Assignment: Taking the records below, count the lines in which "SummaryStepsDataByDate" appears and supply only the count.

Stored records:

# # # # #

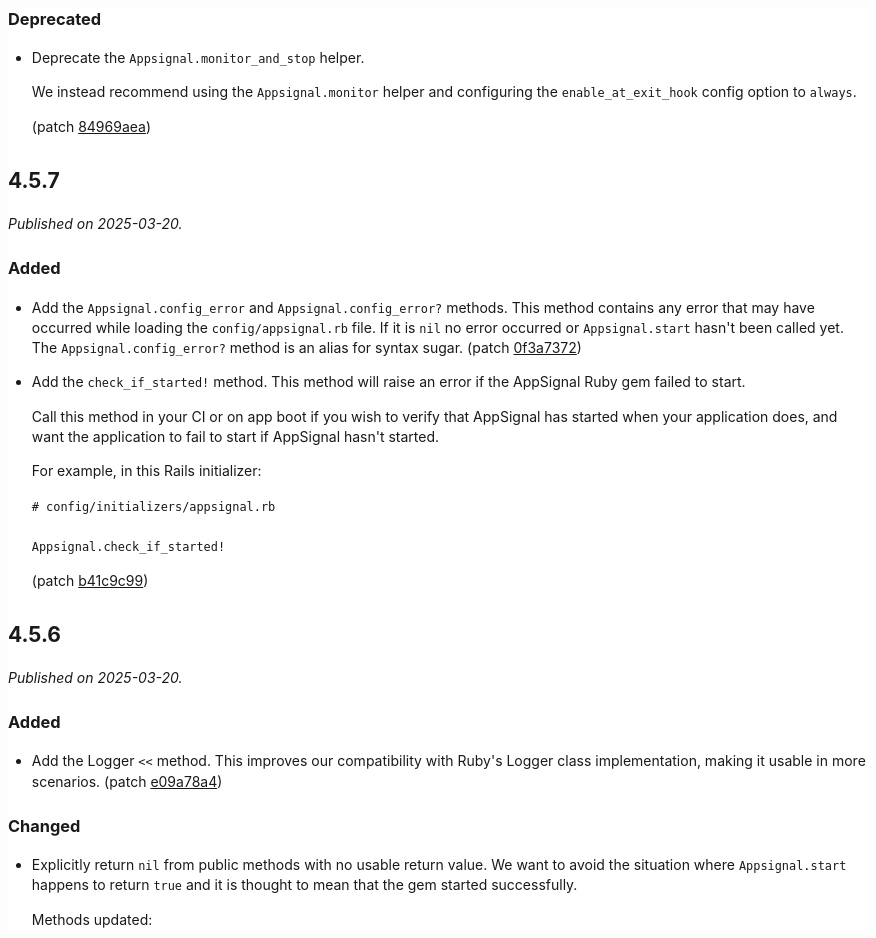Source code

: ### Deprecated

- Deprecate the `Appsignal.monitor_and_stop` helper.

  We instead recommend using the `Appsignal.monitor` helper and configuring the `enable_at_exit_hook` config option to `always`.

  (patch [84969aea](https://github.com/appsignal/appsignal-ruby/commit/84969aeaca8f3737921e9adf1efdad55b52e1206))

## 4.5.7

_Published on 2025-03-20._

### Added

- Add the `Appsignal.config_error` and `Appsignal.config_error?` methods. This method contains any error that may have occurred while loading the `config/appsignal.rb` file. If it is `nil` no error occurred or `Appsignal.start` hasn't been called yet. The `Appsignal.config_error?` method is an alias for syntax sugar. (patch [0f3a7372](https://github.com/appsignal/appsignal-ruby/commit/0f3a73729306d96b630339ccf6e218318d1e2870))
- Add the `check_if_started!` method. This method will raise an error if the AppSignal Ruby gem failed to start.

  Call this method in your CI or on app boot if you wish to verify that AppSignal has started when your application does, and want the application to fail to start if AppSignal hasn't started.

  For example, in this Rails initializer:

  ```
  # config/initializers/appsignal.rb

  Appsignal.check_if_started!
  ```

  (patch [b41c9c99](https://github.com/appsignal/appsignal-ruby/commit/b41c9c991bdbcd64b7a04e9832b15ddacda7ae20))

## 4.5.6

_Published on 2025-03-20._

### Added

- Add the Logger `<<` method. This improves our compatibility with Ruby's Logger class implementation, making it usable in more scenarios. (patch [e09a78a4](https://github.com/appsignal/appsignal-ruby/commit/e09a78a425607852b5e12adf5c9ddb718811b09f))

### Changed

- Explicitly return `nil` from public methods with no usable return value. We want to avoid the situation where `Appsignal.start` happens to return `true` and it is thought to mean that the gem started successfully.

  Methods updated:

# # # # #

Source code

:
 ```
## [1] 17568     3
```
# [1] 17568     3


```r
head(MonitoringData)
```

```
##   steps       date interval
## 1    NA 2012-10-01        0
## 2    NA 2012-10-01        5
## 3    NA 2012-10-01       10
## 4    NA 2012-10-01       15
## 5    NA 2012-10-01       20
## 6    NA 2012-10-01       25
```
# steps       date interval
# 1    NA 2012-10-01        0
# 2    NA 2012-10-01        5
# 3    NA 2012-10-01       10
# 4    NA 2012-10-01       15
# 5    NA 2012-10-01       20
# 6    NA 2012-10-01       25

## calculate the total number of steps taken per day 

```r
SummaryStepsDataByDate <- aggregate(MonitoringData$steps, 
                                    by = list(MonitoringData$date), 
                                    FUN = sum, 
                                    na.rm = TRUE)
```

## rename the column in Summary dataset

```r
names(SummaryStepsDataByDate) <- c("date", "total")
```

# # # # #

Response to the task: 2